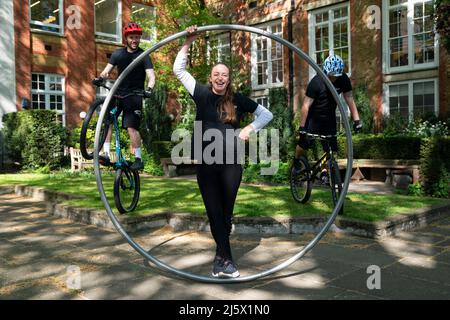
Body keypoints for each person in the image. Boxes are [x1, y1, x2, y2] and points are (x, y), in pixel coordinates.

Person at [173, 26, 273, 278]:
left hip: (231, 164)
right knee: (214, 211)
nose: (220, 78)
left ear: (228, 79)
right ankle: (226, 261)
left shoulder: (237, 99)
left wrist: (249, 128)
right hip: (207, 163)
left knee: (225, 214)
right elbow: (179, 70)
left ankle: (220, 258)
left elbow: (266, 114)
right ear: (211, 77)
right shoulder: (202, 94)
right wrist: (189, 41)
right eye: (216, 74)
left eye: (224, 75)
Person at [98, 22, 156, 171]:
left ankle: (138, 158)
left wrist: (149, 89)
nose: (134, 40)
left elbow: (151, 76)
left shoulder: (143, 56)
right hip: (117, 94)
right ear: (126, 38)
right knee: (108, 122)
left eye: (137, 37)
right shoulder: (118, 54)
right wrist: (101, 78)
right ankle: (105, 154)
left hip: (134, 95)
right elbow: (106, 71)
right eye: (131, 37)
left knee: (132, 128)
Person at [294, 53, 362, 178]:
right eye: (331, 76)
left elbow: (349, 98)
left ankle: (325, 172)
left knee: (330, 150)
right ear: (326, 71)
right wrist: (302, 127)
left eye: (335, 76)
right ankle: (296, 162)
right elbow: (305, 105)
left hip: (329, 118)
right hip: (313, 118)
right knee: (303, 144)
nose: (333, 79)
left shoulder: (343, 79)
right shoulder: (316, 82)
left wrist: (357, 120)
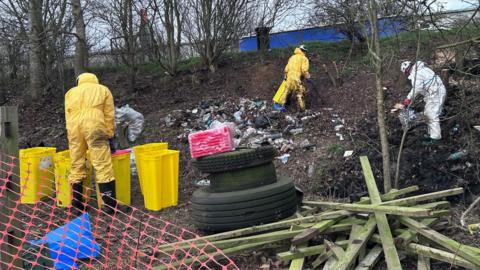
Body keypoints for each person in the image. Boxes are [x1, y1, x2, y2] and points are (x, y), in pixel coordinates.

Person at [65, 72, 119, 215]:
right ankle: (109, 205)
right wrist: (109, 133)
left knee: (76, 162)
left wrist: (71, 133)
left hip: (74, 128)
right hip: (95, 125)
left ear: (79, 81)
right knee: (102, 164)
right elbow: (109, 114)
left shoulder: (70, 93)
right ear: (95, 79)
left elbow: (68, 114)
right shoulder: (102, 89)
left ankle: (76, 205)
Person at [397, 61, 447, 144]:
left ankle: (436, 138)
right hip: (435, 93)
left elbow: (417, 88)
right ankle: (431, 134)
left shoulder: (416, 74)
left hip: (436, 94)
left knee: (432, 114)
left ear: (406, 71)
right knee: (428, 113)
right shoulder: (422, 69)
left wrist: (409, 99)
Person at [275, 45, 311, 111]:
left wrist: (285, 76)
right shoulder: (304, 58)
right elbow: (304, 70)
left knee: (286, 91)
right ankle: (302, 109)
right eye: (305, 51)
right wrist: (308, 77)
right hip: (296, 78)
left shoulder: (292, 57)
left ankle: (280, 107)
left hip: (289, 78)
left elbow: (286, 69)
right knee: (300, 93)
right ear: (304, 51)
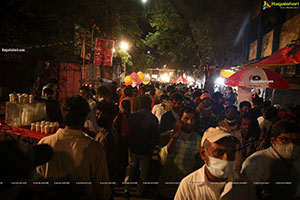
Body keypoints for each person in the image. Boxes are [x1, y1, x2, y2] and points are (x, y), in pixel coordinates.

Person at [36, 96, 111, 199]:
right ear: (85, 117)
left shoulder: (44, 143)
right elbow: (103, 189)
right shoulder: (95, 149)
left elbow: (37, 184)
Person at [175, 127, 257, 200]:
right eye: (218, 152)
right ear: (203, 154)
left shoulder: (245, 184)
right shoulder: (188, 185)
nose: (226, 158)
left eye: (231, 152)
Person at [241, 120, 300, 200]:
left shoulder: (297, 159)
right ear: (273, 141)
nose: (292, 145)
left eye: (296, 141)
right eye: (284, 140)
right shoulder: (257, 162)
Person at [158, 107, 202, 199]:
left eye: (192, 119)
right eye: (186, 119)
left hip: (186, 188)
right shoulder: (168, 136)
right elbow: (163, 159)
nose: (190, 122)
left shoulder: (199, 140)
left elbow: (198, 166)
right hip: (166, 185)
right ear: (180, 120)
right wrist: (175, 136)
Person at [123, 95, 159, 198]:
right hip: (146, 149)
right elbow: (155, 135)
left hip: (133, 147)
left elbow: (128, 131)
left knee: (130, 168)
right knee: (143, 171)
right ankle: (139, 191)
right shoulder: (153, 118)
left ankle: (126, 189)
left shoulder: (133, 116)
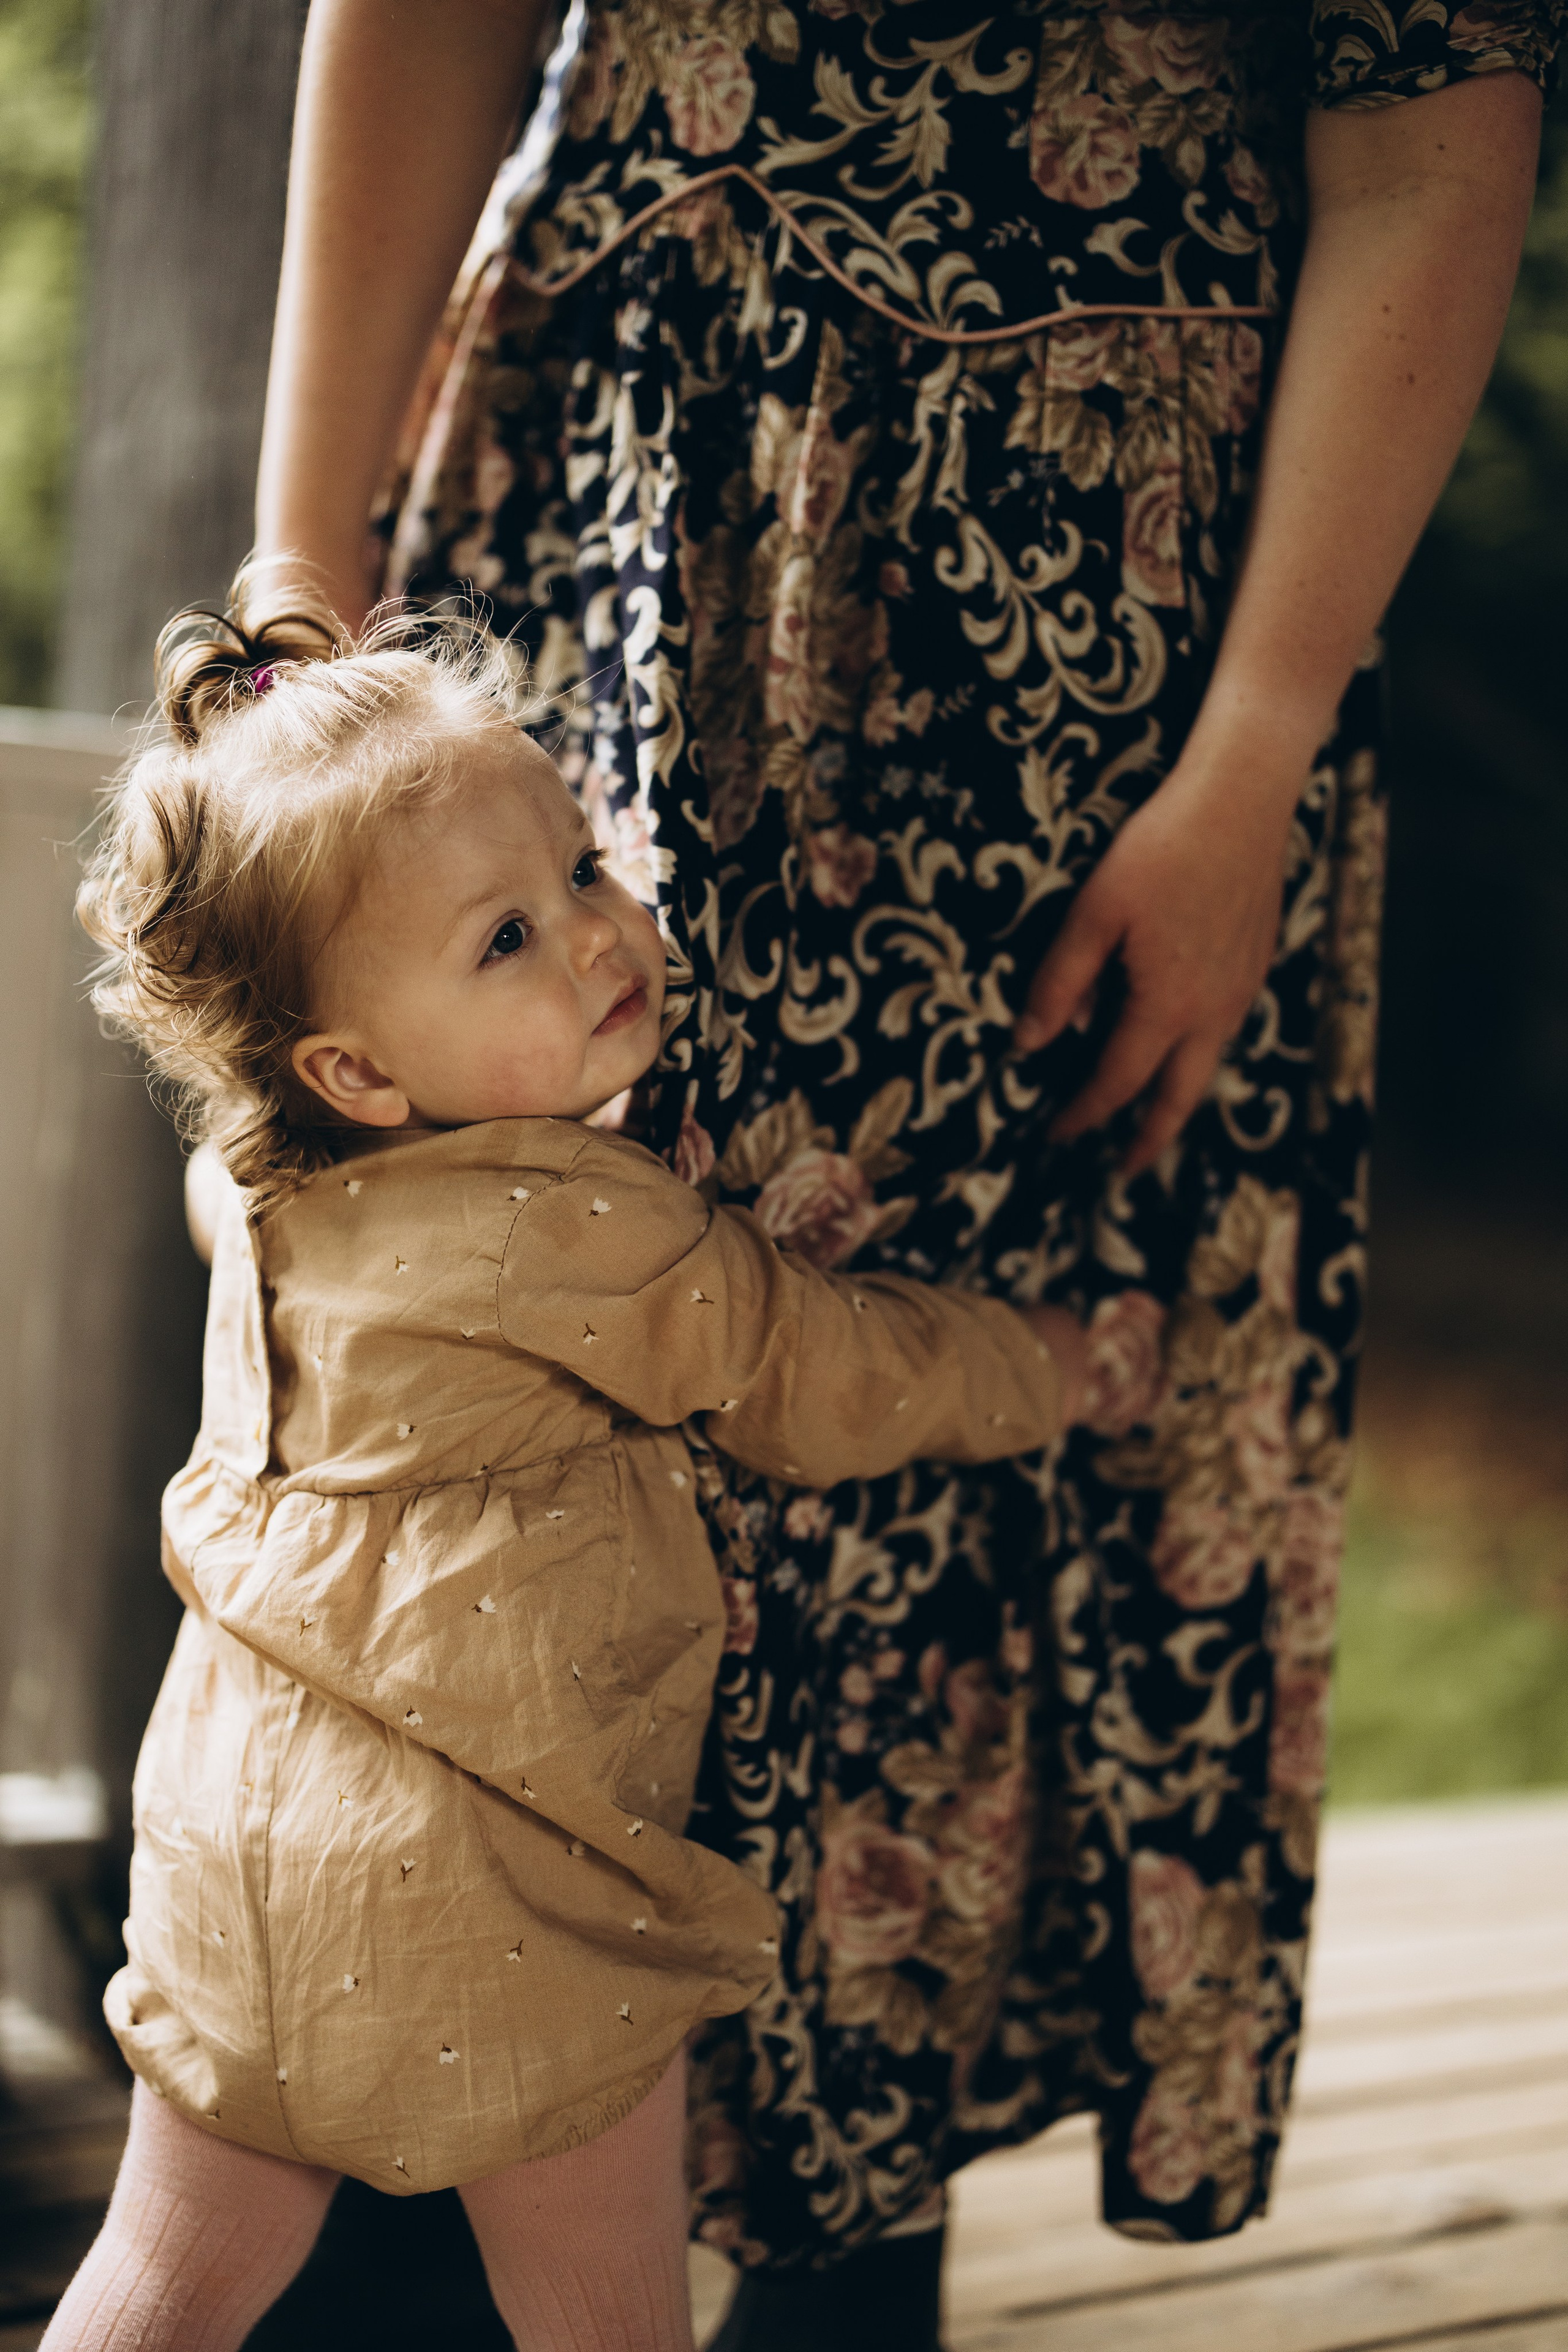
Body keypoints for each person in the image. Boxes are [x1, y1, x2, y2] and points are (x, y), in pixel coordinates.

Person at [252, 4, 1561, 2342]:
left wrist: (1252, 752)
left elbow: (1433, 143)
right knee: (470, 1415)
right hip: (598, 504)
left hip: (1082, 677)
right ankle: (393, 2223)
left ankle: (839, 2271)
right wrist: (294, 549)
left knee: (895, 1570)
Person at [43, 584, 1085, 2352]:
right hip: (501, 1902)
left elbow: (235, 1153)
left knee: (167, 2282)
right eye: (506, 942)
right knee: (606, 2320)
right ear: (359, 1068)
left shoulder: (260, 1190)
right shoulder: (575, 1224)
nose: (601, 938)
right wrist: (1042, 1367)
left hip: (227, 1859)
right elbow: (808, 1372)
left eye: (586, 874)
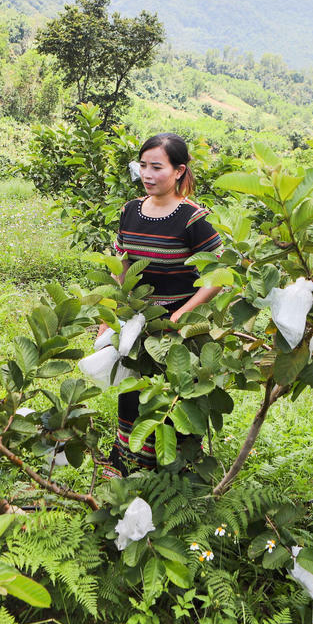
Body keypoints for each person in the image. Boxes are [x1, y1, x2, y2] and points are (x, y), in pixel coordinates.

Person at [108, 133, 222, 474]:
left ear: (178, 171)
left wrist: (185, 312)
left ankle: (174, 476)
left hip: (178, 330)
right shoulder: (130, 210)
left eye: (157, 167)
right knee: (134, 395)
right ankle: (129, 468)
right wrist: (116, 310)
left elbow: (218, 271)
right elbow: (122, 266)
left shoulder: (192, 218)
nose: (147, 174)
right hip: (141, 322)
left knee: (176, 399)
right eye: (143, 166)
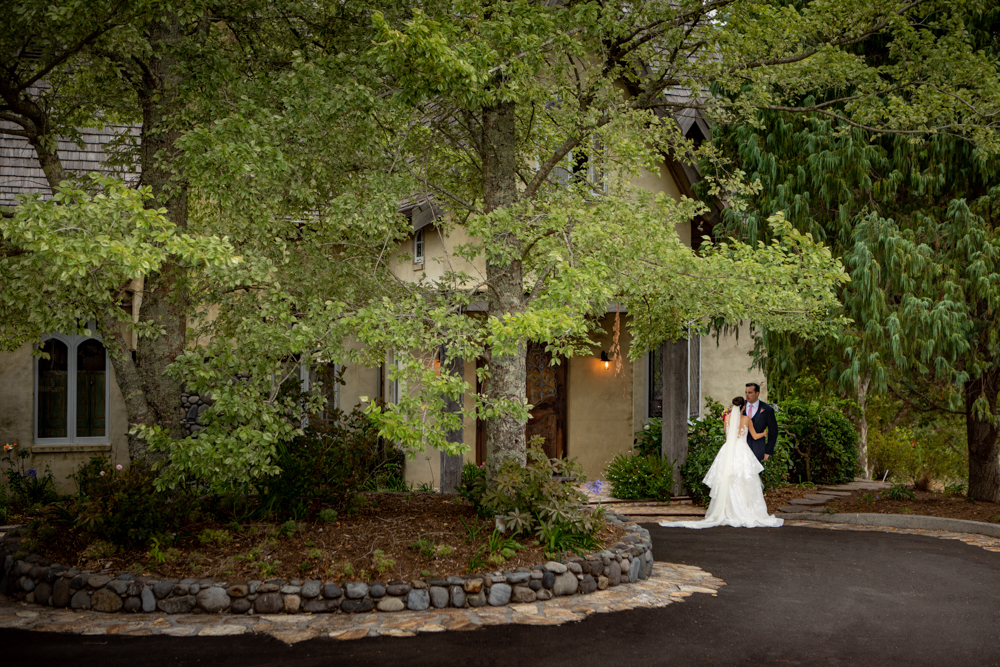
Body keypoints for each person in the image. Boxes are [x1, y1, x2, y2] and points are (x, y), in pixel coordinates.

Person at [659, 396, 782, 529]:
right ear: (744, 407)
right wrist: (764, 434)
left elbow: (727, 436)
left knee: (726, 478)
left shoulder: (727, 419)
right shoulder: (747, 419)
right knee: (743, 478)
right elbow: (754, 435)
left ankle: (726, 510)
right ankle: (745, 509)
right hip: (742, 450)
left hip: (728, 450)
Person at [744, 382, 778, 462]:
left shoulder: (767, 410)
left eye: (750, 392)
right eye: (746, 392)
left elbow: (773, 431)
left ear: (757, 393)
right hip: (741, 449)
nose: (747, 395)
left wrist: (768, 451)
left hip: (758, 450)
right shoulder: (740, 407)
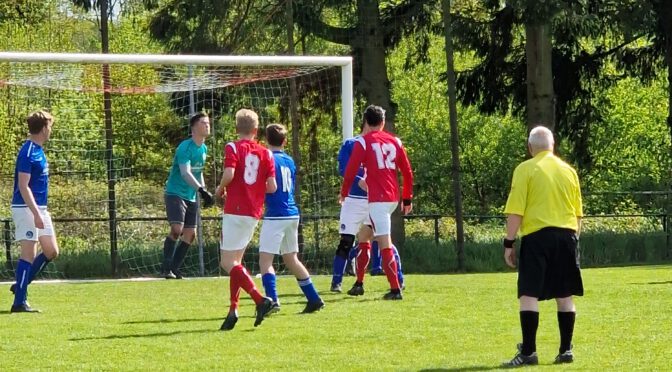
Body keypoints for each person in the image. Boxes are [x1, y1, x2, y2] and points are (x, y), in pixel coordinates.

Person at [501, 126, 584, 367]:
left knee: (528, 293)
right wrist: (574, 240)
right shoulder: (569, 171)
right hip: (567, 235)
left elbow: (516, 210)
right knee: (565, 294)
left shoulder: (525, 169)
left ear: (530, 148)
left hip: (538, 237)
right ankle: (565, 349)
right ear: (553, 145)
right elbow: (578, 214)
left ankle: (529, 352)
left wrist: (509, 242)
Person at [340, 104, 413, 300]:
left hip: (378, 200)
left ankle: (395, 289)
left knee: (384, 244)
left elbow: (350, 171)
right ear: (382, 122)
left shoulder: (363, 143)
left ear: (366, 121)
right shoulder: (395, 141)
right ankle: (359, 283)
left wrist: (344, 192)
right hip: (391, 198)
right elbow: (407, 172)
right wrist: (407, 197)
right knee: (364, 237)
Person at [216, 109, 276, 331]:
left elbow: (230, 173)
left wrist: (221, 188)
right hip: (254, 211)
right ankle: (233, 310)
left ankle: (260, 300)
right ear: (256, 130)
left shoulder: (232, 147)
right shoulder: (266, 153)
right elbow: (272, 186)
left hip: (235, 209)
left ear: (236, 128)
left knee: (227, 262)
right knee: (236, 263)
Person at [258, 123, 325, 314]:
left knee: (265, 261)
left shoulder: (267, 157)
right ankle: (314, 298)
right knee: (291, 258)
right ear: (285, 141)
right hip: (292, 213)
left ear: (265, 141)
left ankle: (273, 301)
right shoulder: (289, 160)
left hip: (276, 215)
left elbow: (270, 186)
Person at [9, 110, 59, 313]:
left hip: (40, 209)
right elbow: (23, 186)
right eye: (50, 127)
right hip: (26, 208)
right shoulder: (28, 151)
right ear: (43, 128)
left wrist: (40, 212)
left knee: (51, 251)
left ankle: (20, 285)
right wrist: (36, 213)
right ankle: (19, 303)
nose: (51, 131)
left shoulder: (38, 150)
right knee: (28, 254)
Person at [161, 112, 214, 279]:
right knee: (177, 229)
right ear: (193, 127)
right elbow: (185, 173)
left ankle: (175, 268)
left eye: (208, 123)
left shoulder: (204, 148)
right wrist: (201, 190)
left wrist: (204, 189)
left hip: (191, 195)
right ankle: (165, 267)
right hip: (175, 193)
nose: (207, 125)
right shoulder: (185, 147)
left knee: (190, 235)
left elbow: (198, 173)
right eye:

* [What to do]
The lines needed run from the first line of the records through the line containing "left wrist: (149, 89)", both included. Restate them word for word, without pictures.

* [Solution]
Body keypoints for each person in the image. Boxes are [x1, y1, x2, y2] and points are (x, y), in pixel coordinates.

Person at [173, 26, 273, 278]:
left hip: (231, 164)
right knee: (214, 211)
nose: (220, 78)
left ear: (228, 79)
right ankle: (226, 261)
left shoulder: (237, 99)
left wrist: (249, 128)
right hip: (207, 163)
left knee: (225, 214)
right elbow: (179, 70)
left ankle: (220, 258)
left elbow: (266, 114)
right ear: (211, 77)
right shoulder: (202, 94)
right wrist: (189, 41)
right eye: (216, 74)
left eye: (224, 75)
Person at [98, 22, 156, 171]:
left ankle: (138, 158)
left wrist: (149, 89)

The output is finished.